When we speak with one voice, we can make changes to the policies that affect our business.
One of the top issues concerning explorers in BC right now is the time it may take to obtain a provincial Notice of Work (NoW) exploration permit. A NoW is required under the BC Mines Act to explore and develop precious, base, or industrial mineral deposits in the province. Each application must include details about the property, planned activities, emergency response, land use information, work dates, First Nations engagement, reclamation plans, and equipment.
NoW permit applications are usually prepared by exploration managers and their teams then reviewed by Ministry of Energy, Mines and Petroleum Resources (MEMPR) regional offices or regional Mine Development Review Committees. Applications may be returned if additional information is required, and once the application is accepted, it is sent out for referrals, which can take a couple of months. The average time between applying for and being granted a NoW permit is generally less the government’s objective of a 60-day turnaround but can vary based on region, time of year and level of activity.
In November 2017, AME and its Land Access and Use Committee brought together executive directors, regional directors, and statutory decision makers from the provincial government with AME members, AME’s Board of Directors and regional exploration groups to generate ideas to improve the efficiency of the NoW permitting process for mineral exploration.
Julie Chace, Executive Regional Director, MEMPR, said, “I really appreciate that AME is so willing to engage in dialogue with the Ministry to work toward solutions to make meaningful improvements to the NoW permitting process.
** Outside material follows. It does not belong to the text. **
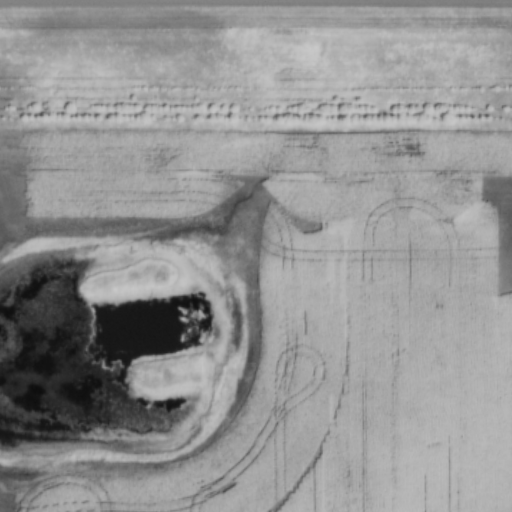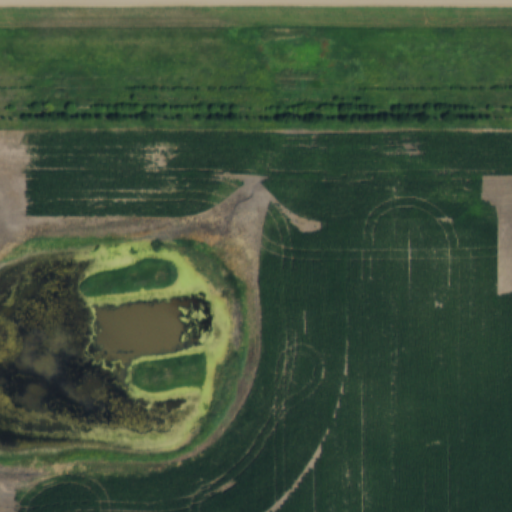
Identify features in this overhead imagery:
road: (161, 0)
A great example of that work is the NoW Permitting workshop we held in the fall. Having one voice to speak on the behalf of the AME members is very valuable and I am grateful that AME and the Ministry have a positive and constructive working relationship.”
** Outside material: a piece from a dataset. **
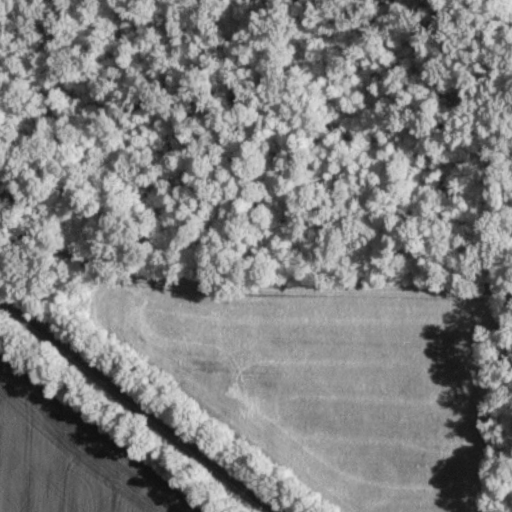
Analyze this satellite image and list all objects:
road: (494, 158)
railway: (123, 418)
Maggie Layman, VP Exploration at Barkerville Gold Mines (BGM) Ltd., attended the workshop in November 2017. Layman has worked with the permitting office for several years, obtaining exploration NoWs for BGM’s Cariboo Gold Project in central BC. She accepted the invitation to attend the workshop, so she could learn from other members and listen to their permitting experiences.
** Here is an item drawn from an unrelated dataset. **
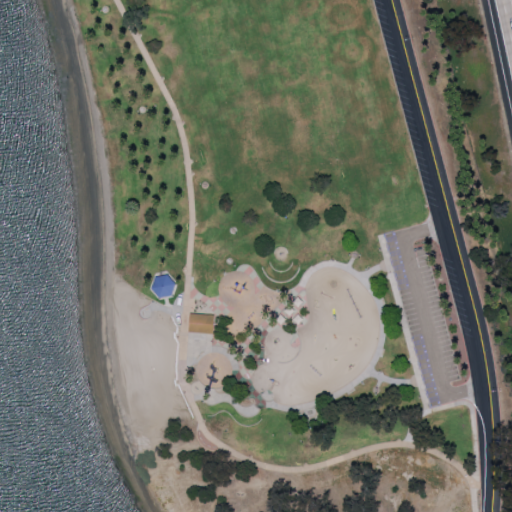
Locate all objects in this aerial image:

“I wanted to get more information from MEMPR on their specific expectations on how we as applicants can improve our permitting applications to advance the process,” said Layman, “It would be very beneficial if government, industry and Indigenous communities can work together to streamline the process.”
Chace agrees that provincial consistency, clear expectations for proponents on what information needs to be included in the applications, and clearly communicating MEMPR’s permitting process were the key issues identified in the workshop and are priorities moving forward. A key area of focus for Chace’s team has been to identify areas of inconsistency during the intake process across the province and to work toward a process that is similar at all regional offices.
“We have been undertaking this work with FrontCounter BC and will be doing a deep dive review in early May to identify further refinement opportunities,” said Chace.
Chace’s top three tips for explorers are:
- Engage with potentially impacted First Nations early
- Submit your applications early and complete the detailed information requested in the application
- Make sure you have proper mapping outlining the activity plan with clear details of what is being proposed including roads and trails
From an explorer’s perspective, Layman suggests that specific training workshops would be helpful for geologists who are new to BC, or for junior project geologists who are responsible for permitting their drill programs. She also suggests that some flexibility be built into the permitting process to reflect the true nature of an exploration program.
“Exploration projects are dynamic and can change based on results, budgets and logistics,” said Layman, “It is challenging to plan exact collar locations and road locations on a GIS platform, only to get into the field and modify collar locations or roads based on logistics that are no longer in the year one proposed plan, even though we aim to be as accurate as possible with the planning.” Regular meetings between AME, industry members, and government to track and provide input on the permitting process was a key outcome of the November workshop. With limited resources for all the parties involved, increased communication in person and through online resources are necessary.